14.1. Dynalogic and the Customer are independent contractors and will so represent themselves in all regards. Neither party is the agent of the other, and neither may make commitments on the other’s behalf.

14.2. No delay, failure, or default, other than a failure to pay fees when due, will constitute a breach of the Term to the extent caused by acts of war, terrorism, hurricanes, earthquakes, other acts of God or of nature, strikes or other labor disputes, riots or other acts of civil disorder, embargoes, pandemics or other causes beyond the performing party’s reasonable control.

14.3. Customer may not assign the Software Agreement or any of its rights or obligations hereunder without Dynalogic’s express written consent. 

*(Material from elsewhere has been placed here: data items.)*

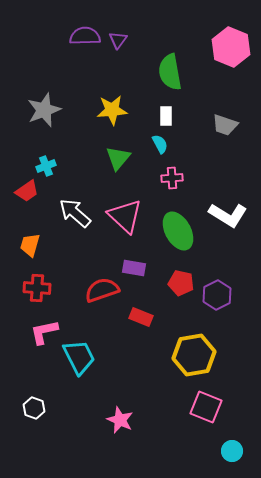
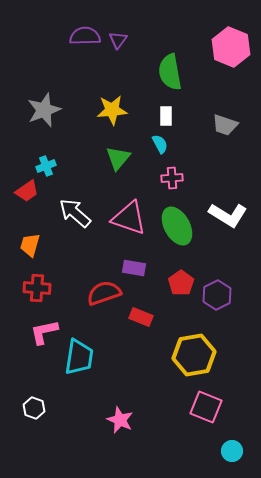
pink triangle: moved 4 px right, 2 px down; rotated 24 degrees counterclockwise
green ellipse: moved 1 px left, 5 px up
red pentagon: rotated 25 degrees clockwise
red semicircle: moved 2 px right, 3 px down
cyan trapezoid: rotated 36 degrees clockwise
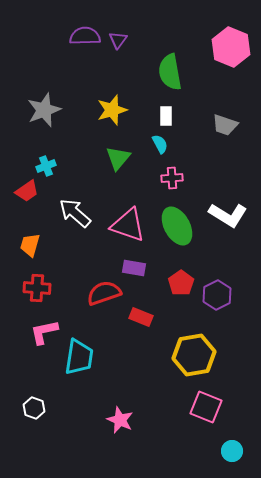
yellow star: rotated 12 degrees counterclockwise
pink triangle: moved 1 px left, 7 px down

14.4. To the extent permitted by applicable law, the parties hereby waive any provision of law that would render any clause of these End User License Terms & Conditions invalid or otherwise unenforceable in any respect. In the event that a provision of these End User License Terms & Conditions are held to be invalid or otherwise unenforceable, such provision will be interpreted to fulfill its intended purpose to the maximum extent permitted by applicable law, and the remaining provisions of these End User License Terms & Conditions will continue in full force and effect.

14.5. Neither party will be deemed to have waived any of its rights under these End User License Terms & Conditions by lapse of time or by any statement or representation other than by an authorized representative in an explicit written waiver. No waiver of a breach of these End User License Terms & Conditions will constitute a waiver of any other breach of these End User License Terms & Conditions .

14.6. These End User License Terms & Conditions, as well as any other part of the Software Agreement shall be governed by and construed in accordance with the laws of the Netherlands.

14.7. All disputes arising between the Customer and Dynalogic or Dynalogic’s reseller that are connected to the Software Agreement or ensue from any further agreements that result from Software Agreement will be resolved by means of arbitration in accordance with the Arbitration Regulations of SGOA (Stichting Geschillenoplossing Automatisering, or ‘foundation for the resolution of ICT disputes’), which has its registered office in The Hague. This provision does not affect the right of each party to request summary arbitral proceedings, without prejudice to the right of each party to take precautionary legal measures. Arbitration will take place in Haarlem. The sessions referred to in this agreement will be held in Utrecht. The arbitration will be conducted in Dutch.

14.8. In the event of any conflict between these End User License Terms and Conditions, the Software Agreement, the following ranking applies:

  • The Software Agreement;
  • The End User License Agreement;
  • The General Terms and Conditions of Dynalogic.

14.9. These End User License Terms & Conditions may not be amended except through a written agreement by authorized representatives of each party.